Apesar da proposta do MEC em 2018, a regulamentação em discussão será baseada na medida provisória que está sendo editada pelo Ministério da Mulher, da Família e dos Direitos Humanos como política prioritária dos primeiros cem dias do governo Bolsonaro. Na maioria dos países adeptos do ensino domiciliar, é exigido que as crianças e adolescentes que estudam em casa participem de uma avaliação anual.
13) Quais são os argumentos dos que são contrários ao homeschooling?
O primeiro argumento, diante do fato de que não há regulamentação da modalidade, é de que não há mecanismos de controle em relação à frequência e conteúdo lecionado.
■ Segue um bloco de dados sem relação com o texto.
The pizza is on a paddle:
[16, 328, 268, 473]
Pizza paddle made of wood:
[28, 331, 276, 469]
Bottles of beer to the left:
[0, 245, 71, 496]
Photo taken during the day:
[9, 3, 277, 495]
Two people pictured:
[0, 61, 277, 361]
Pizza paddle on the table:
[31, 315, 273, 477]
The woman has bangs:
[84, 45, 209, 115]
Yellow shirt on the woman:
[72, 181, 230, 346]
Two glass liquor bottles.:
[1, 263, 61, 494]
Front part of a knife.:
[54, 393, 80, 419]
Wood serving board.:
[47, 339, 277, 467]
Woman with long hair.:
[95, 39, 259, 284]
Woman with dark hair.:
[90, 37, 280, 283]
Sem a definição de regras para a prática da educação domiciliar, não haveria garantia da qualidade do ensino praticado em casa.
Além disso, os contrários à liberação também defendem que a convivência social com grupos variados e interação com opiniões diferentes proporcionada pelo ambiente escolar é de grande importância e não é necessariamente garantida pelos responsáveis que optam pelo homeschooling. Competências como falar em público, trabalhar colaborativamente e empatia para lidar com pontos de vista conflitantes também seriam prejudicadas na modalidade.
Alguns especialistas ainda apontam a importância da escola em identificar comportamentos de risco dentro dos ambientes familiares, como abuso sexual, violência doméstica e exploração. Há ainda uma crítica de que apenas as famílias com um poder aquisitivo mais alto poderiam optar pela educação domiciliar, já que ela pressupõe disponibilidade dos responsáveis para guiar os estudos em casa e domínio dos conteúdos a serem ministrados ou ainda condições financeiras para bancar professores particulares.
14) Quais são os argumentos dos que são favoráveis ao homeschooling?
Como a prática é motivada por diferentes fatores, há diferentes argumentos entre os grupos favoráveis. Alguns manifestam preocupação com assédio moral, bullying e insegurança nas escolas e colocam que o ambiente familiar proporcionaria maior segurança e menor sofrimento emocional ou mesmo físico. Há ainda os que buscam resguardar as crianças moralmente da escola por questões religiosas ou crenças pessoais.
Outras famílias alegam insatisfação com o ambiente escolar e acreditam que em casa poderiam proporcionar melhores resultados acadêmicos por meio da maior flexibilidade ao tempo, planejamento de conteúdos e acompanhamento individual, maior atenção aos problemas de aprendizagem e acompanhamento do desenvolvimento escolar mais próximo.